Later on I did some sleuthing on the
Land Air Water Aotearoa (LAWA) website. There was one algal bloom in 2020 which is enough to have a warning in place forever. But yes, the main issue is the general degradation of many of Canterbury's waterways. People and cows basically. Shit. Or should I say E
. Coli. Anyway, no swimming today.
We set off on the McIndoe Track, a well-formed and sign-posted gravelly path which winds its way through exotic forest. Willows, beeches, poplars and pines. Exceeding expectations, the sun came out and the forest looked lovely, dappled in light. We noticed each tree was sunk weirdly into its own individual hollow. River control and flood protection plantations apparently.
The track bifurcated and we took the Loop Track - a 1.4 km detour. Then we popped back onto McIndoe Track. Gun shots could be heard close by from the neighbouring rifle range. Slightly disconcerting. The Canterbury braided rivers always have a wild west (#hillbillys, #deliverance) type feel to them.
The pace was fairly speedy and so we got around the whole loop in good time. We were walking so fast that we completely missed all the plums trees, laden with ripe fruit [luckily I got to sample some the following day with my hoa rangatira]. As we neared the car park, the first big drops of rain started and we donned rain jackets for the first time in 2024. It was 11 am on the dot.

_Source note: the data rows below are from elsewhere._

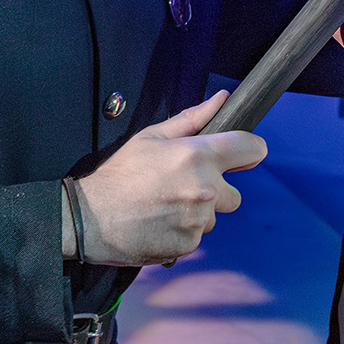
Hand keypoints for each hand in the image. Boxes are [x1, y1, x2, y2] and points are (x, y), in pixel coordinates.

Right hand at [73, 92, 266, 265]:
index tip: (241, 155)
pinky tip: (159, 222)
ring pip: (213, 217)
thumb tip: (222, 99)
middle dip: (215, 191)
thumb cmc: (119, 175)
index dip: (249, 150)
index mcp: (198, 156)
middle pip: (235, 194)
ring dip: (196, 212)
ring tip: (164, 206)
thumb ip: (192, 119)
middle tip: (181, 186)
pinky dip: (182, 230)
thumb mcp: (151, 137)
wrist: (91, 218)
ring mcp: (198, 220)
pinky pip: (197, 236)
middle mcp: (205, 189)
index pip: (251, 149)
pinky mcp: (189, 244)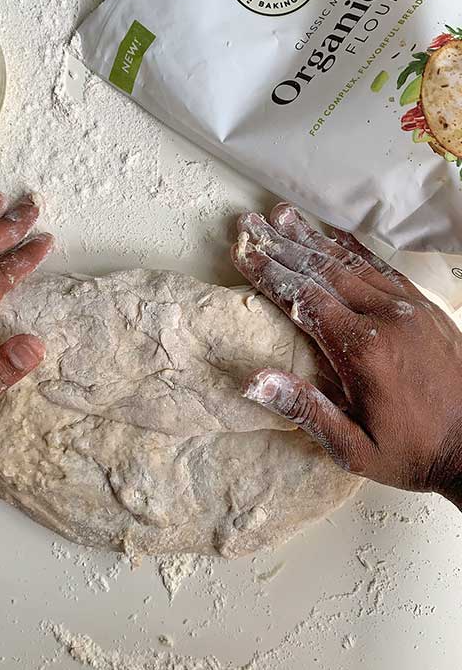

We jumped in the car and headed straight to Kirwee. On State Highway 73, just opposite that war memorial that looks like a Tardis, is the new
Thirsty Acres Bar & Cafe. It replaces the old
Kirwee Tavern (the "Wee") which burned down on Christmas Day in 2019.
It was cosy with the rain outside, and we ended up having coffee and scones while listening to Meatloaf and Michael Jackson and discussing the pros and cons of bookings.com and trips to South America for lucky buggers.